◆ **Supplied information**:
=====

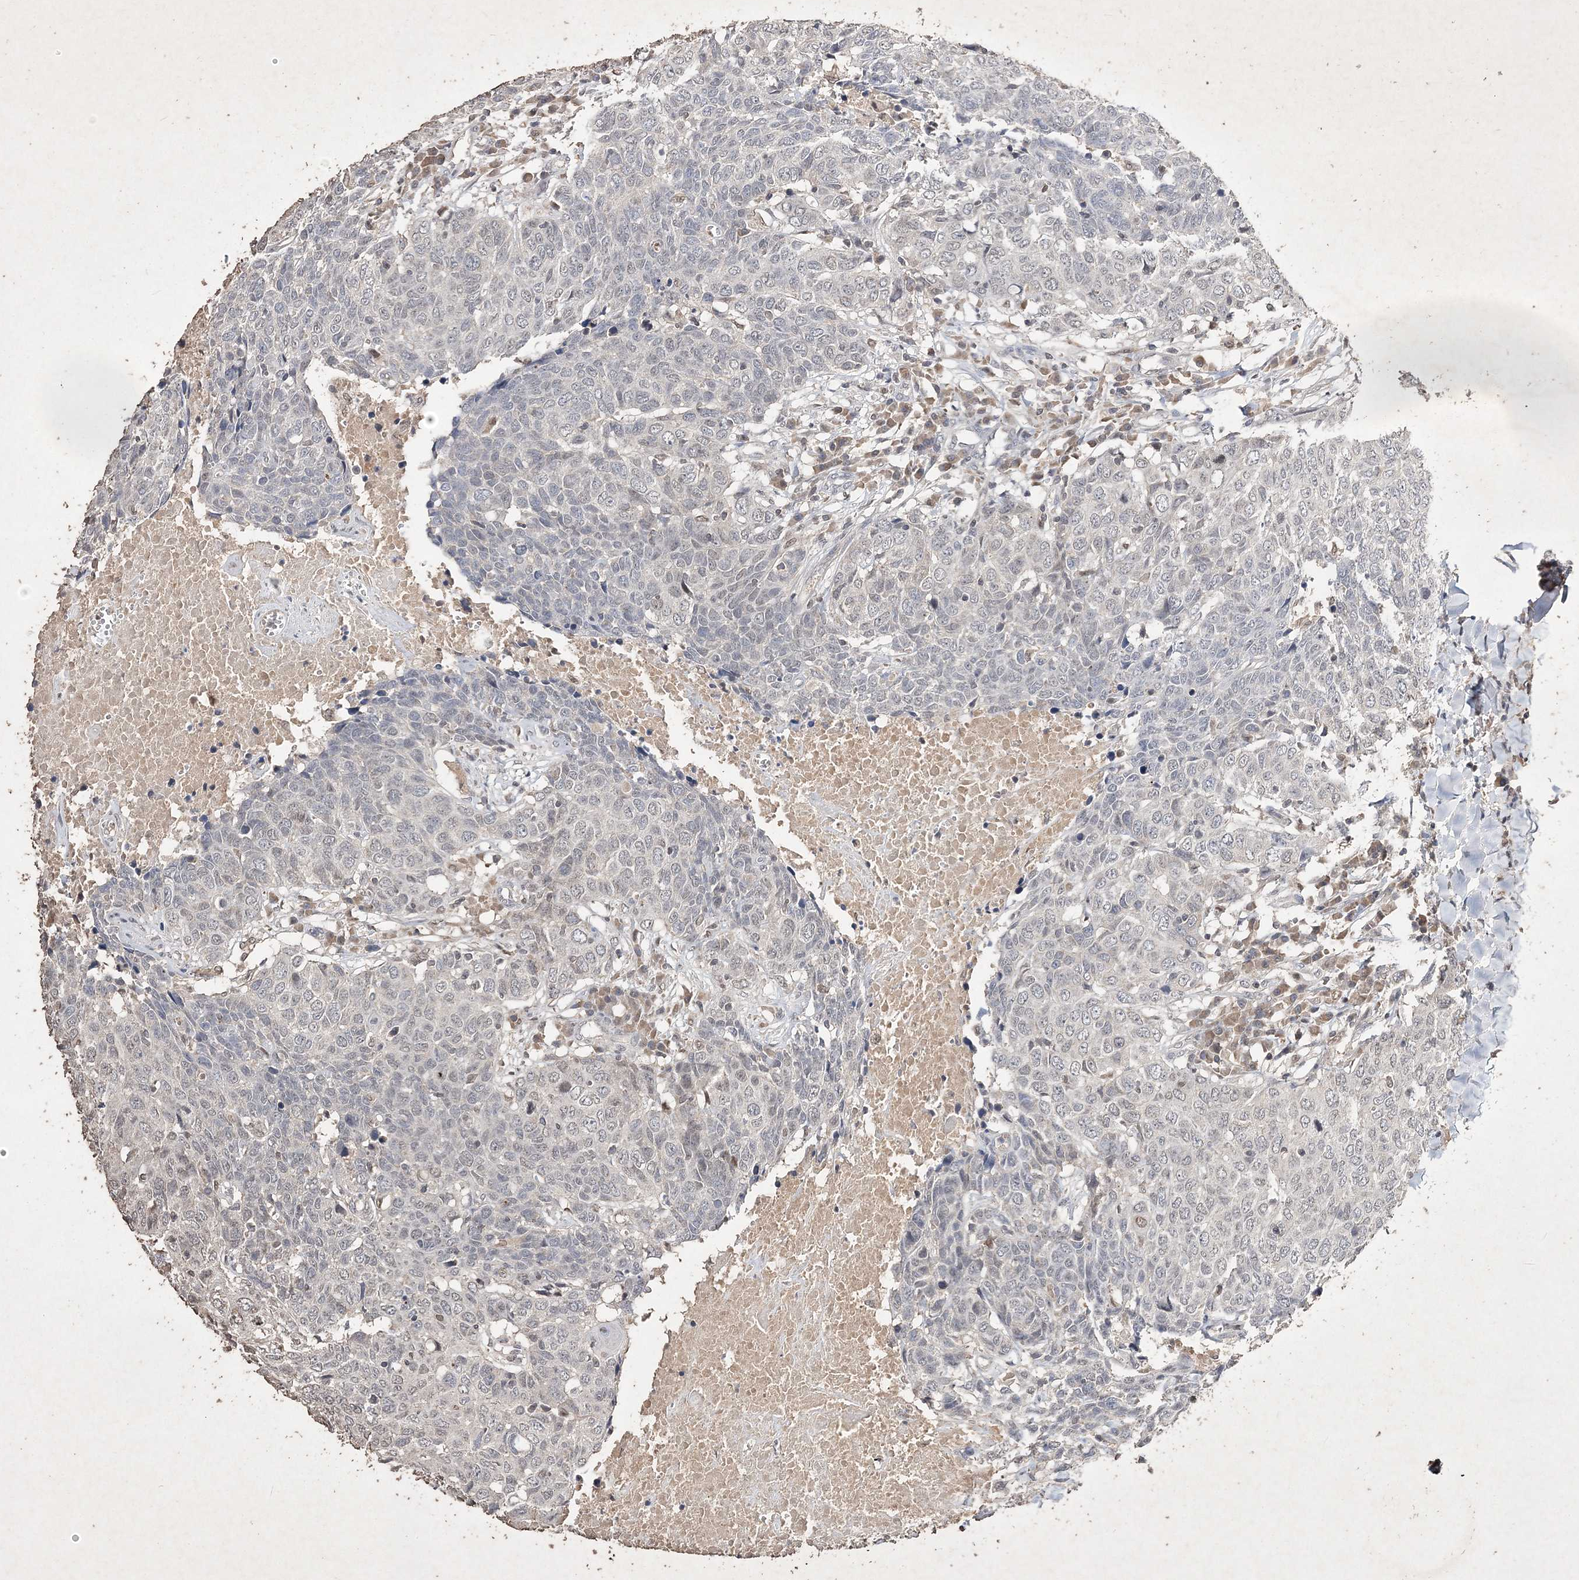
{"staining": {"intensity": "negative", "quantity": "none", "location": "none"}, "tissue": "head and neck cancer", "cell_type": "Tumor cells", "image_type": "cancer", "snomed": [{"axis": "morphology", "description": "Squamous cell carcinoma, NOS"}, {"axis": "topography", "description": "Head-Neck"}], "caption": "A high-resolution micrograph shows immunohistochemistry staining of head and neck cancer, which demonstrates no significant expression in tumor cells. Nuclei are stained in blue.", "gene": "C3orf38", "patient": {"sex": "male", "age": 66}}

=====

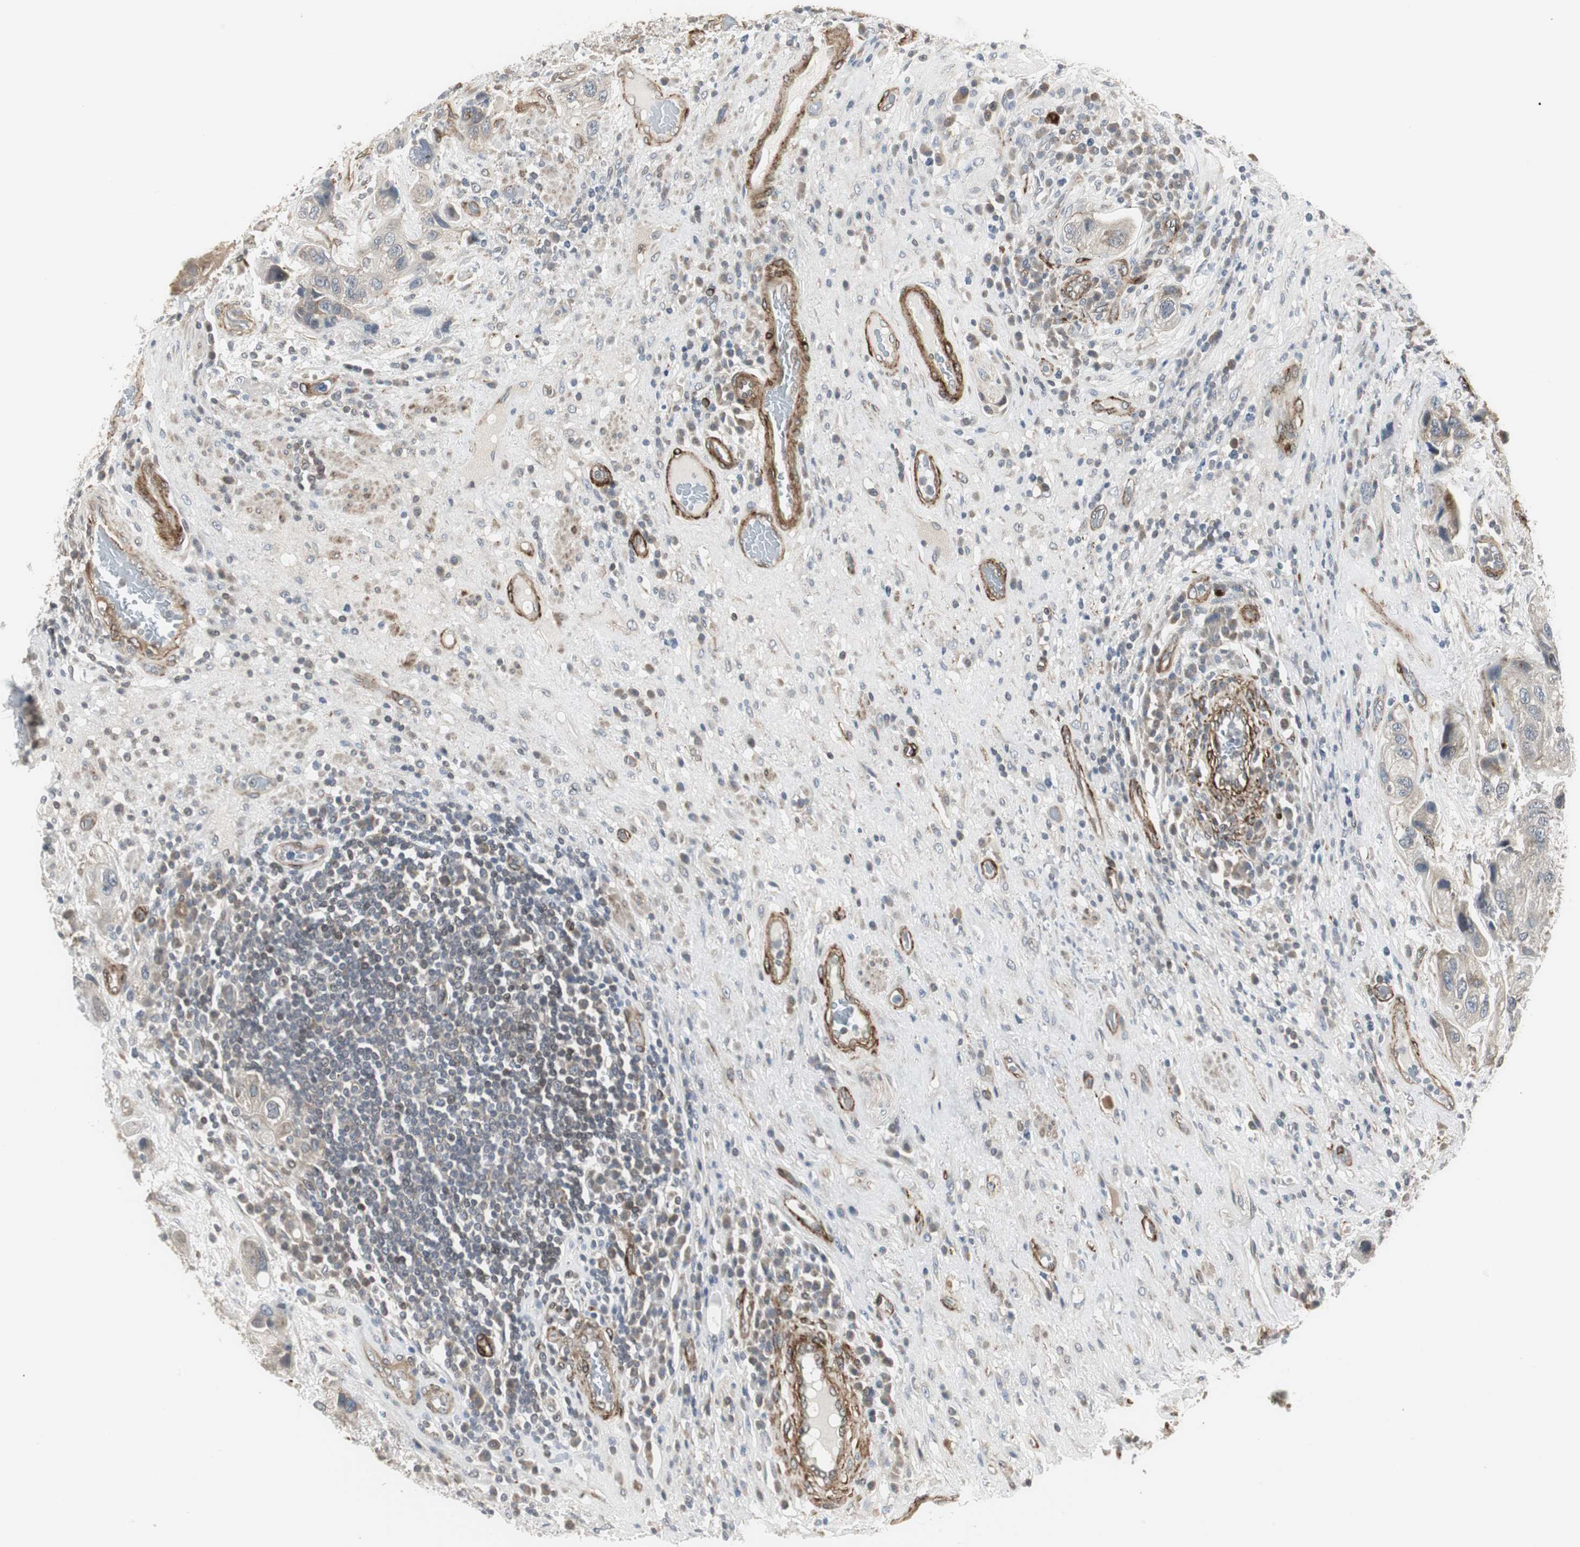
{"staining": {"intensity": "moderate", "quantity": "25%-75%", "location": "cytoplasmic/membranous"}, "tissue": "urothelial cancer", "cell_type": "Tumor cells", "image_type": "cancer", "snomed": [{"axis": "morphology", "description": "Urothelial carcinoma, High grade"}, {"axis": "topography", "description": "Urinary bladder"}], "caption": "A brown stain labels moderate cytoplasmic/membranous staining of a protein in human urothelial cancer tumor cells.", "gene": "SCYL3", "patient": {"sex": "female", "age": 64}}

=====

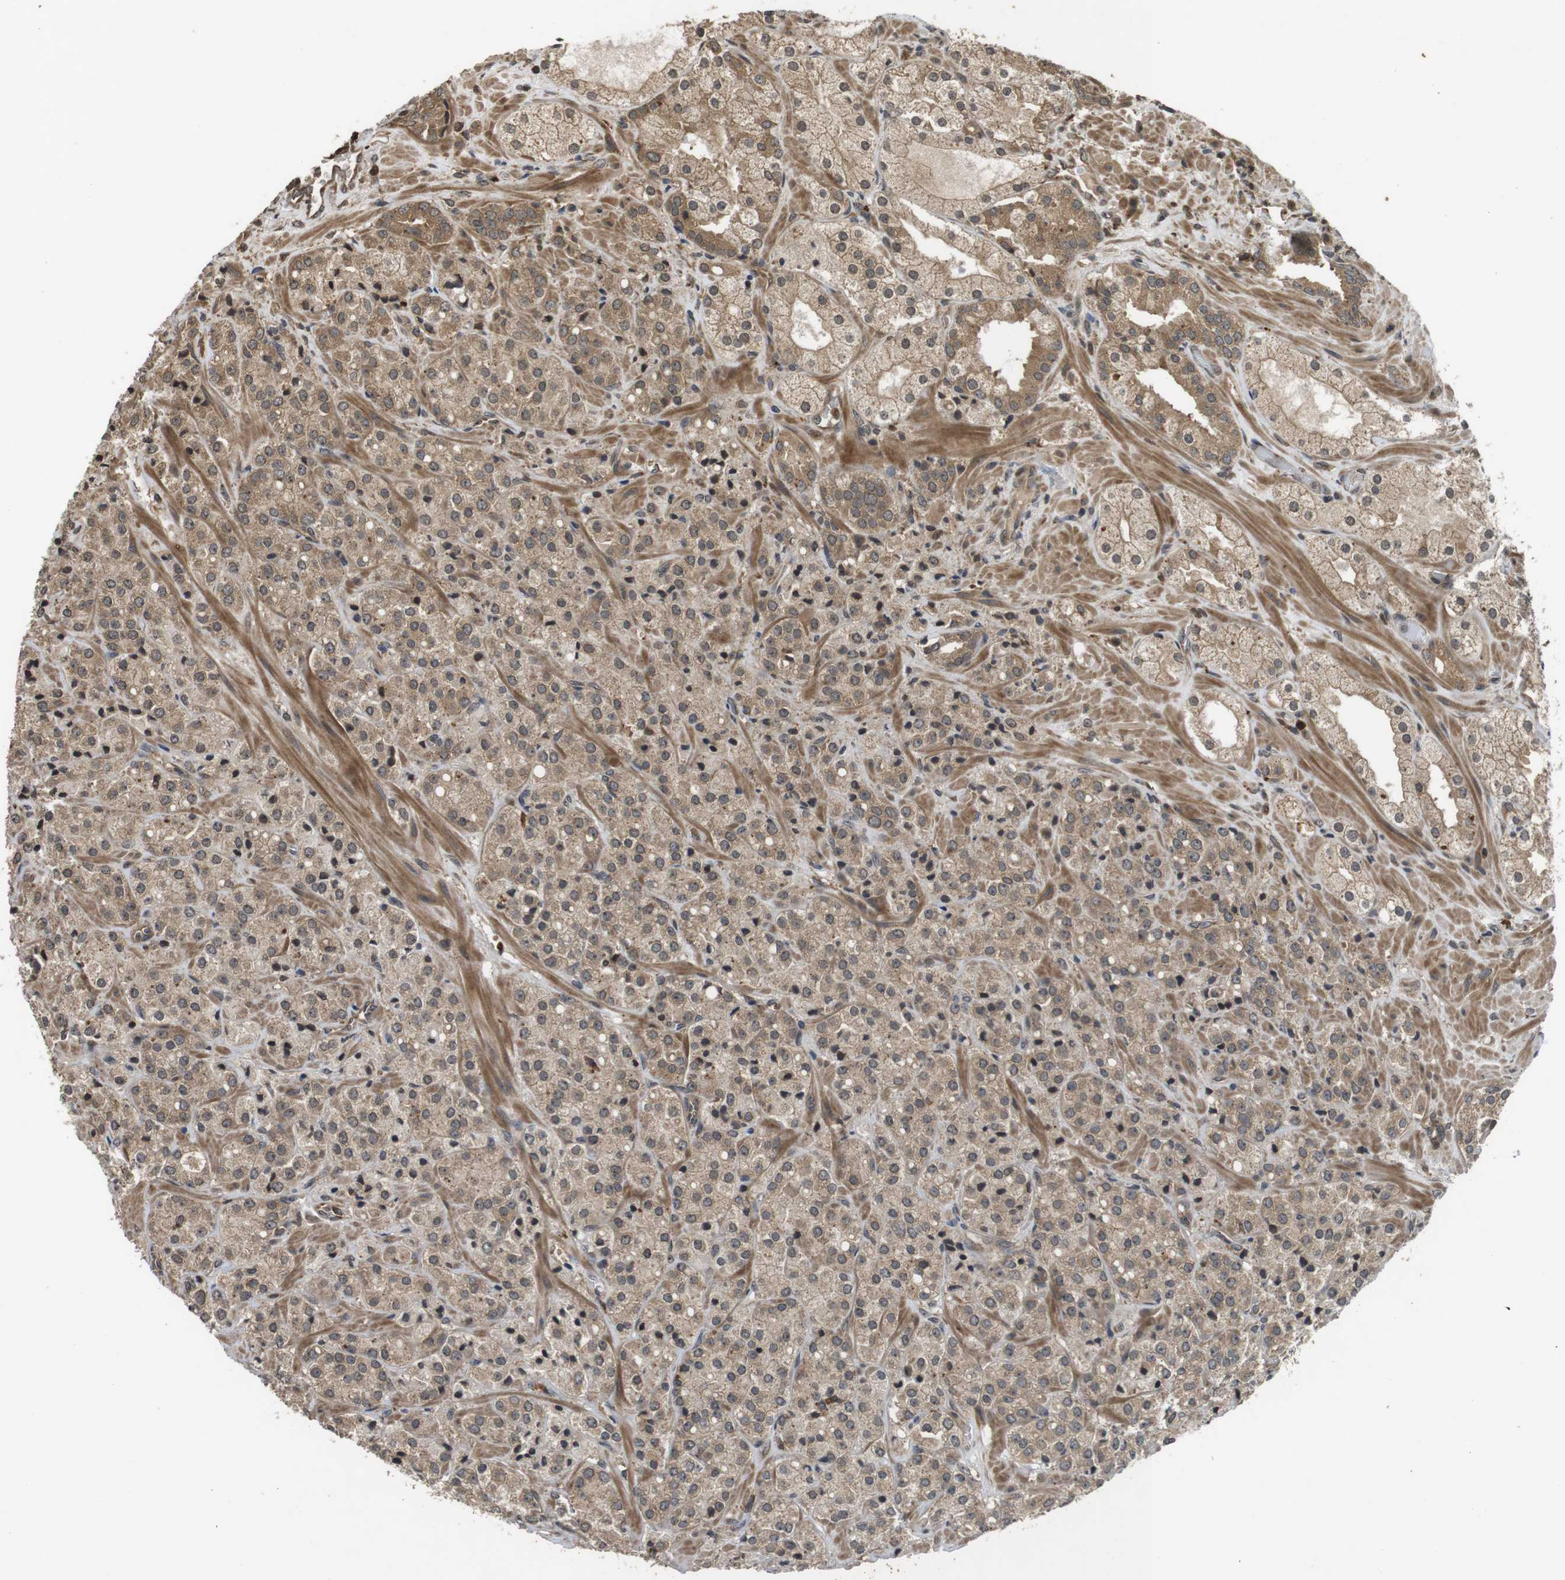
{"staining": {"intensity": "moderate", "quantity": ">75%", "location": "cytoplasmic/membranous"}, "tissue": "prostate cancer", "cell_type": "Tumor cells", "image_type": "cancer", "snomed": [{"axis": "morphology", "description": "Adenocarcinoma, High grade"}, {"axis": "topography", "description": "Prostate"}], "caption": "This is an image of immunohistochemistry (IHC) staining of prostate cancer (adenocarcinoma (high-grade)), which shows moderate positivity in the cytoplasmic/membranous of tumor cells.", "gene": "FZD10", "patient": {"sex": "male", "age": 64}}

=====

◆ **Work required**:
Check each line above for the word "which", and copy the lines where it appears.

◆ **Solution for this exercise**:
{"staining": {"intensity": "negative", "quantity": "none", "location": "none"}, "tissue": "head and neck cancer", "cell_type": "Tumor cells", "image_type": "cancer", "snomed": [{"axis": "morphology", "description": "Squamous cell carcinoma, NOS"}, {"axis": "topography", "description": "Head-Neck"}], "caption": "A high-resolution micrograph shows immunohistochemistry staining of head and neck cancer, which demonstrates no significant expression in tumor cells. Nuclei are stained in blue.", "gene": "C3orf38", "patient": {"sex": "male", "age": 66}}
{"staining": {"intensity": "moderate", "quantity": ">75%", "location": "cytoplasmic/membranous"}, "tissue": "prostate cancer", "cell_type": "Tumor cells", "image_type": "cancer", "snomed": [{"axis": "morphology", "description": "Adenocarcinoma, High grade"}, {"axis": "topography", "description": "Prostate"}], "caption": "This is an image of immunohistochemistry (IHC) staining of prostate cancer (adenocarcinoma (high-grade)), which shows moderate positivity in the cytoplasmic/membranous of tumor cells.", "gene": "FZD10", "patient": {"sex": "male", "age": 64}}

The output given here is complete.